In our review we put about 350 rounds through the GLOCK of horrible ammo and decent ammo as well as varying hollow points. In the first 50 rounds we had the same issues we have encountered with most brand new pistols. Stove pipes, failure to eject (FTE) and the incredibly popular “last round” insertion in the magazine. Once the gun was past that 50 round mark, all issues were gone. Loading all 6 rounds in the magazine with no problem, no feed issues and proper cycling. Even when we threw, kicked and buried the pistol in a mixture of sand/clay and dirt, the weapon still cycled. Interesting enough, when we threw it in a puddle to swish it around and clean it off, we began having issues. This doesn’t mean it can’t get wet as we did leave it outside for a bit in a rainstorm prior to the video review. It seemed to create some sort of sand/silt sludge paste which created enough resistance to impede the cycling of the tiny .380. A tap, rack, bang yielded single shot results and a functioning firearm but it was still interesting to see how far we could push a little .380 to failure.

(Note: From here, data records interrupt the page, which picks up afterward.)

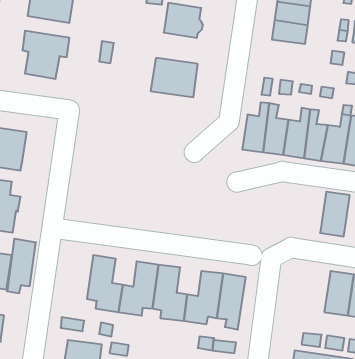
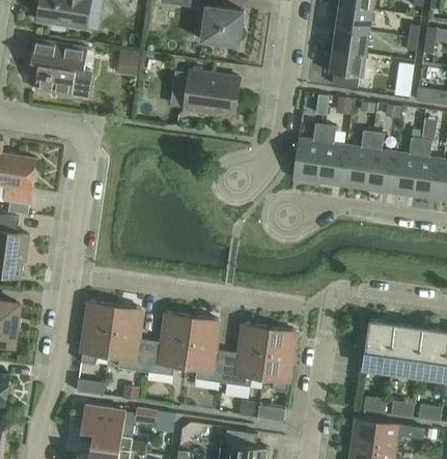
building: none -> [325,49,367,88]
building: [320,192,350,236] -> [362,319,397,372]
building: [7,239,36,293] -> [81,300,115,365]

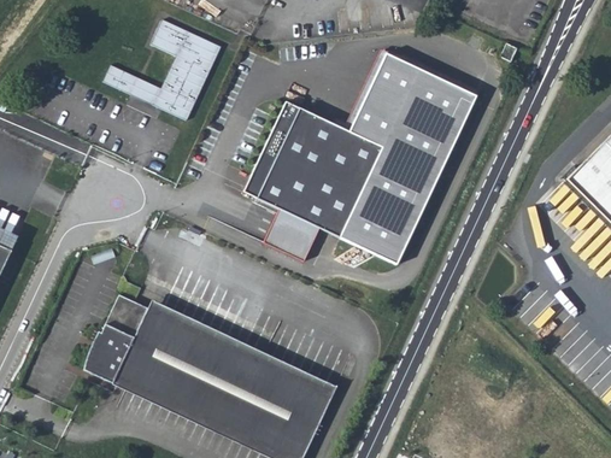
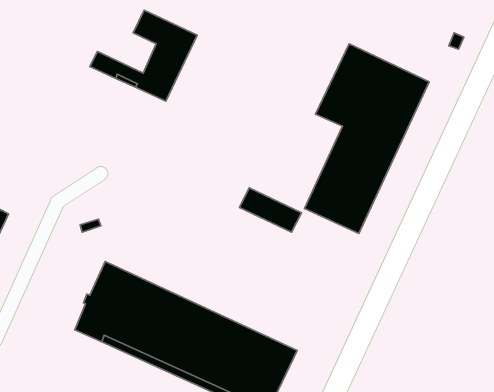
building: [245,100,382,236] -> none

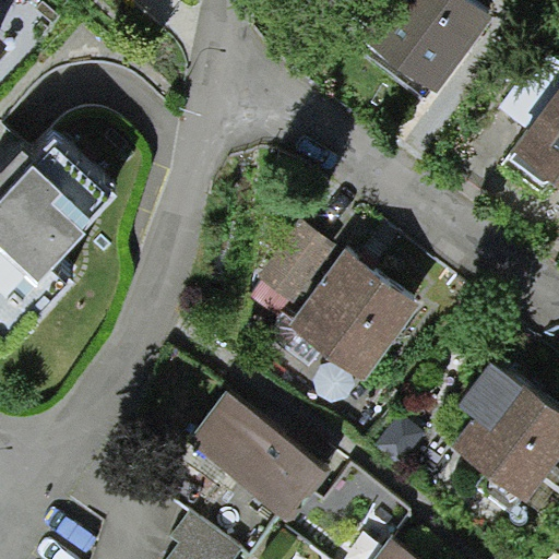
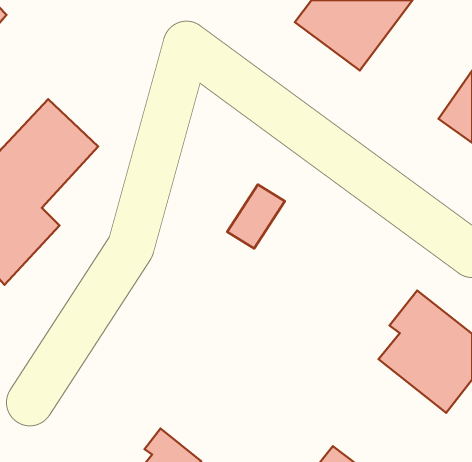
building: [294,272,415,394] -> none
building: [187,386,332,520] -> none

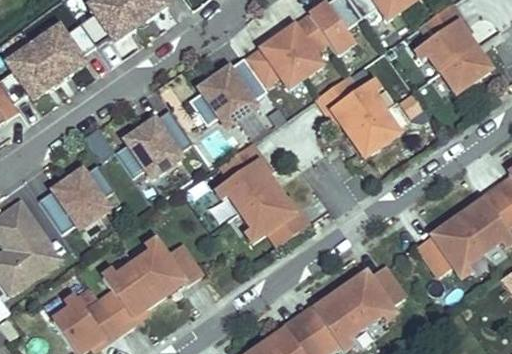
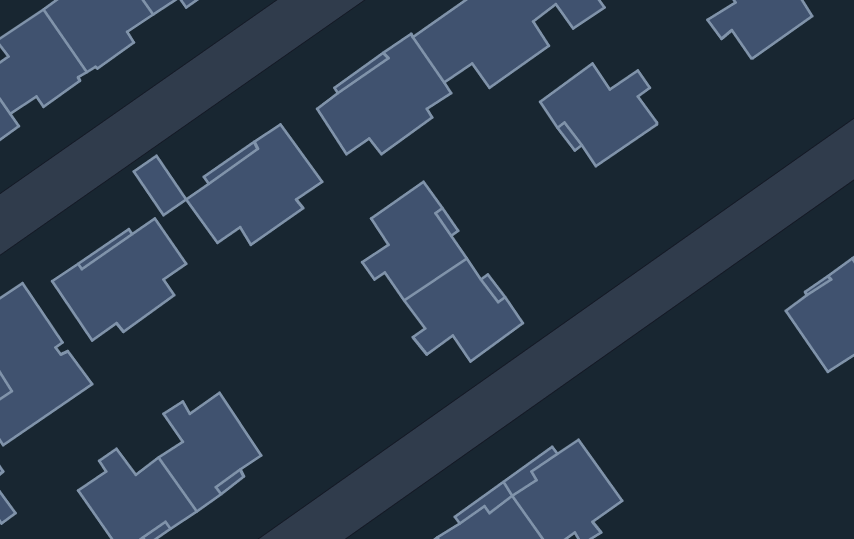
building: [440,47,490,93] -> none
building: [350,109,400,155] -> none
building: [418,216,483,276] -> none
building: [134,238,202,299] -> none
building: [340,265,405,325] -> none

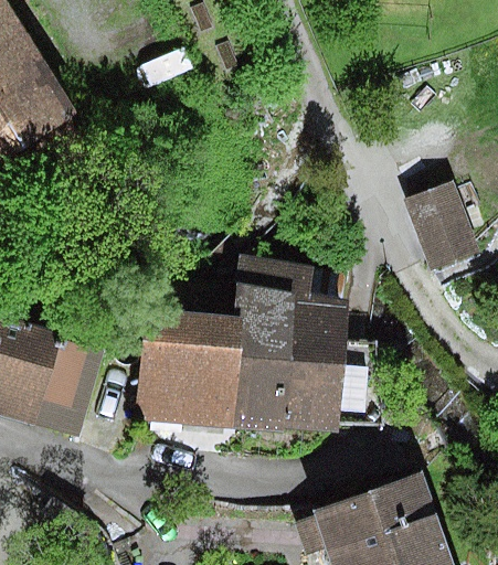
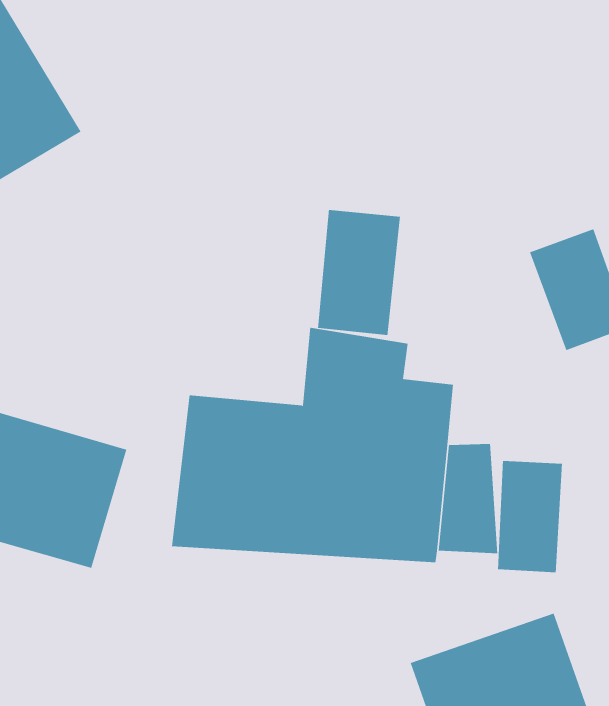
building: none -> [317,209,400,336]
building: none -> [497,460,562,573]

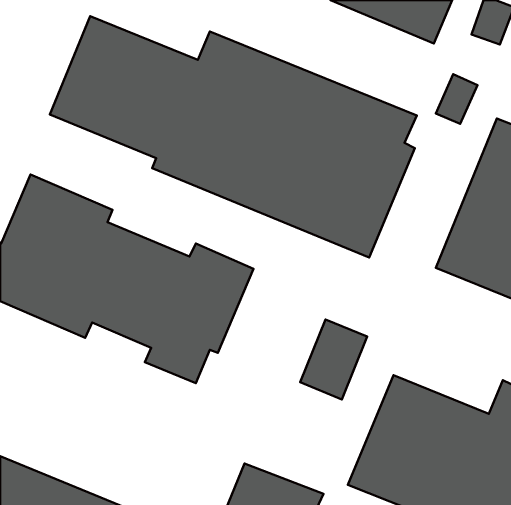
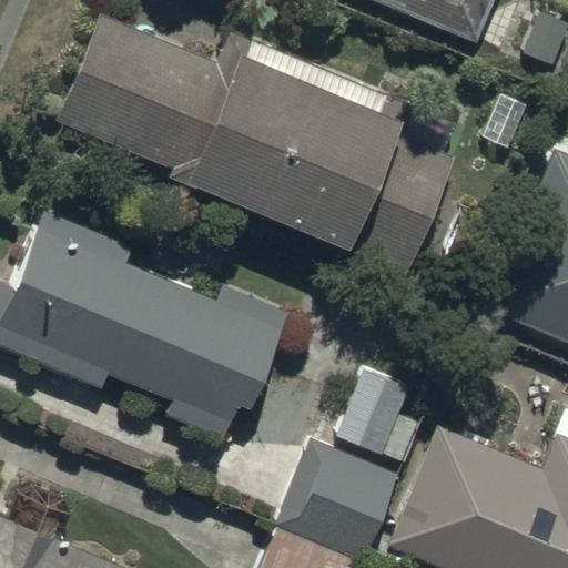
building: none -> [277,436,394,552]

This was the first review we have ever had of a .380 pistol and it was an eye opening experience. I trust the .380 cartridge more than I did before and it was really surprising to feel the difference between the .380 and the larger rounds. Enough of a difference where I am now seeking a pistol that shoots as smooth as a .380 but chambered in 9mm or larger. The potency of the round and the felt recoil were nothing short of eye opening and I am happy GLOCK gave us the opportunity to try it out. I feel like The Gunny did not lie to me and it was a smooth pistol to carry and a lot of fun to shoot. The size is definitely appealing to me and I am sure many more. Comparing it to “similar models” isn’t ergonomically the same and you know it the moment you pick it up. Another notable point is the trigger. I don’t know if it is because there is less on the trigger bar due to size, a better or more polished sear and components or what, but the trigger on the GLOCK 42 is by far the best factory trigger I have ever felt on a GLOCK. Period. As a conceal carry piece, the trigger is hefty, but it has a solid stop when you hit that wall and break the trigger as opposed to the usual striker fire mush. It also has a very positive and audible “click” when it resets and almost zero take-up for follow up.
In closing, is the GLOCK 42 a do-it-all pistol? No. I would not expect to shoot 100-200 rounds from this pistol at the range for ha-ha’s or even get a custom outside the waistband kydex holster for it. Could I? Absolutely. It is not made to be, nor should it be in the same category as a full size service pistol or even their slightly smaller counterparts, like the GLOCK 17, 19 and 26. Is the GLOCK 42 a highly concealable, effective personal defense pistol that I can wear and hide just about anywhere on me? Yes, in spades. You can wear 6 of them and not print as much as one GLOCK 19. For the market and purpose this pistol seems to have been designed for, I truly enjoyed the 42 and have no worries about the .380 as a caliber choice. People can talk a good game about caliber all they want but as most have put it out there already, no one is lining up fearlessly to take a hit or six from that round either.